Emmet J. Bondurant, a lawyer representing Common Cause in the case, said the nation's Founding Fathers never intended to allow a minority in the Senate to block a majority from considering a bill. But that's what the rules now allow, he told U.S. District Judge Emmet Sullivan.
The Senate's lawyer in the case, Thomas Caballero, said the Constitution gives the Senate the authority to make its own rules.
Sullivan gave no indication when he might rule on the Senate's motion to dismiss the case.
Joining Common Cause in the suit were four Democratic House members and three illegal immigrants who complain they're subject to being deported because a GOP-led filibuster in 2010 prevented the Senate from voting on a bill that would have given them a legal path to citizenship.

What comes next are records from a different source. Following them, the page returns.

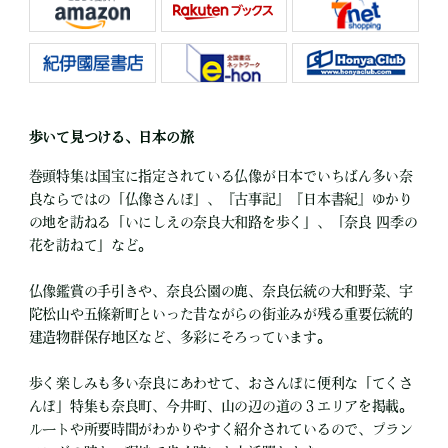
歩いて見つける、日本の旅
巻頭特集は国宝に指定されている仏像が日本でいちばん多い奈
良ならではの「仏像さんぽ」、『古事記』『日本書紀』ゆかり
の地を訪ねる「いにしえの奈良大和路を歩く」、「奈良 四季の
花を訪ねて」など。
仏像鑑賞の手引きや、奈良公園の鹿、奈良伝統の大和野菜、宇
陀松山や五條新町といった昔ながらの街並みが残る重要伝統的
建造物群保存地区など、多彩にそろっています。
歩く楽しみも多い奈良にあわせて、おさんぽに便利な「てくさ
んぽ」特集も奈良町、今井町、山の辺の道の３エリアを掲載。
ルートや所要時間がわかりやすく紹介されているので、プラン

The case was heard as Senate Democratic Leader Harry Reid weighs trying to change the Senate rules to narrow the use of filibusters. Reid has complained that Republicans are using the maneuver to block Democrats from advancing President Barack Obama's agenda.
Reid wants the ability to bring a bill before the Senate with the approval of a simple majority of its 100 members. A minority of 41 opponents could still resort to a filibuster to prevent the Senate from voting on the bill itself, but only by talking continuously about it on the Senate floor.
That's the public conception of a filibuster, perhaps gleaned from the 1939 movie "Mr. Smith Goes to Washington," in which actor Jimmy Stewart delays a vote on a bill by talking non-stop on the Senate floor for 24 hours before collapsing from exhaustion. In their latest incarnation, filibusters can be carried out with little to no debate when just a single senator objects.